### Problem
Could you output each line below precisely as it stands, without the images?

### Data below
══════════
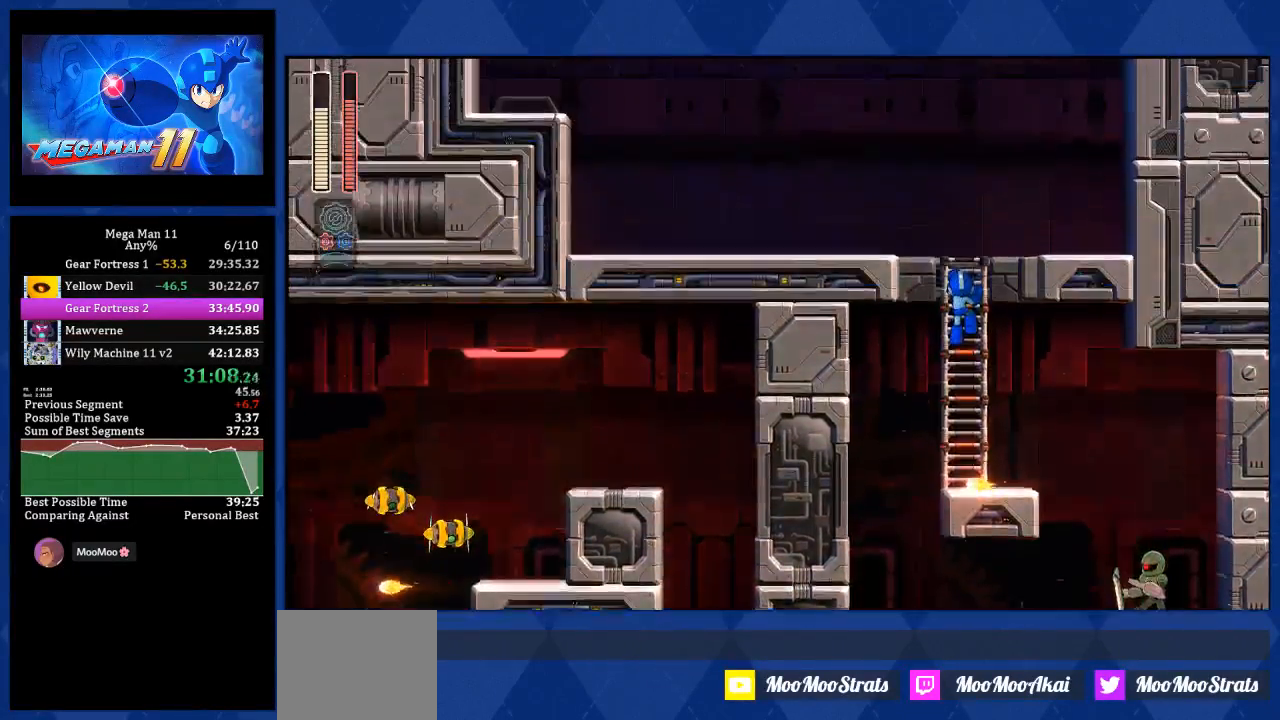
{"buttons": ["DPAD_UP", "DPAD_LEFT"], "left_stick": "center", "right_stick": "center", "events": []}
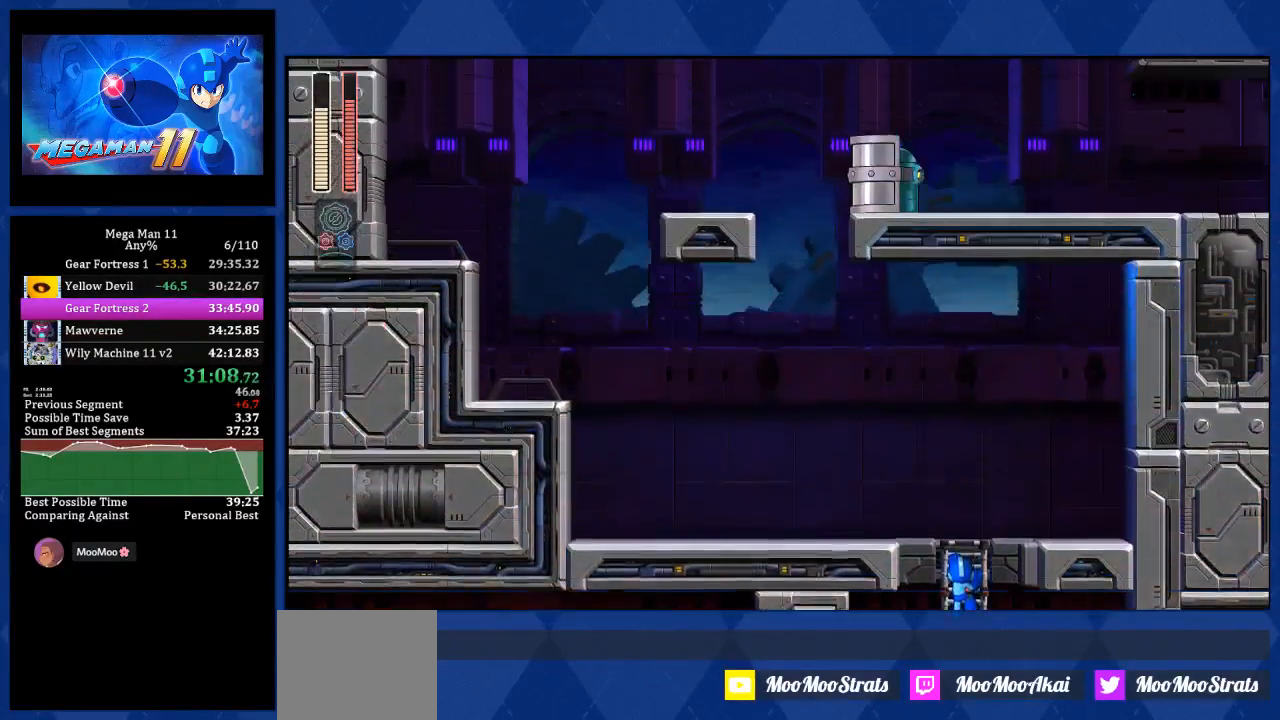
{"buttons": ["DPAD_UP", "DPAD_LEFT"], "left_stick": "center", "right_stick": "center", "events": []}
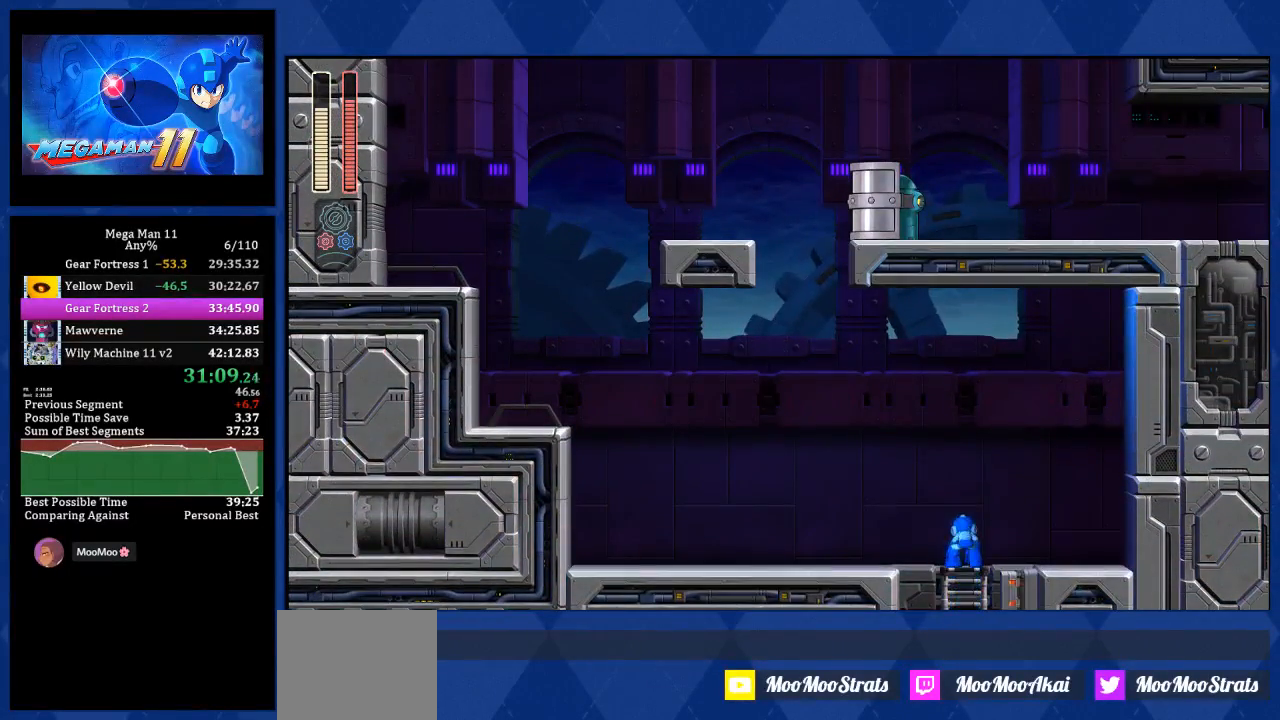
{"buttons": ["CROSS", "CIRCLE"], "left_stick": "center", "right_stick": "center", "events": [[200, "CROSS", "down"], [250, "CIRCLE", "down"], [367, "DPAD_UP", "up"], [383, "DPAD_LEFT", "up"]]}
══════════
### Task output
{"buttons": ["DPAD_UP", "DPAD_LEFT"], "left_stick": "center", "right_stick": "center", "events": []}
{"buttons": ["DPAD_UP", "DPAD_LEFT"], "left_stick": "center", "right_stick": "center", "events": []}
{"buttons": ["CROSS", "CIRCLE"], "left_stick": "center", "right_stick": "center", "events": [[200, "CROSS", "down"], [250, "CIRCLE", "down"], [367, "DPAD_UP", "up"], [383, "DPAD_LEFT", "up"]]}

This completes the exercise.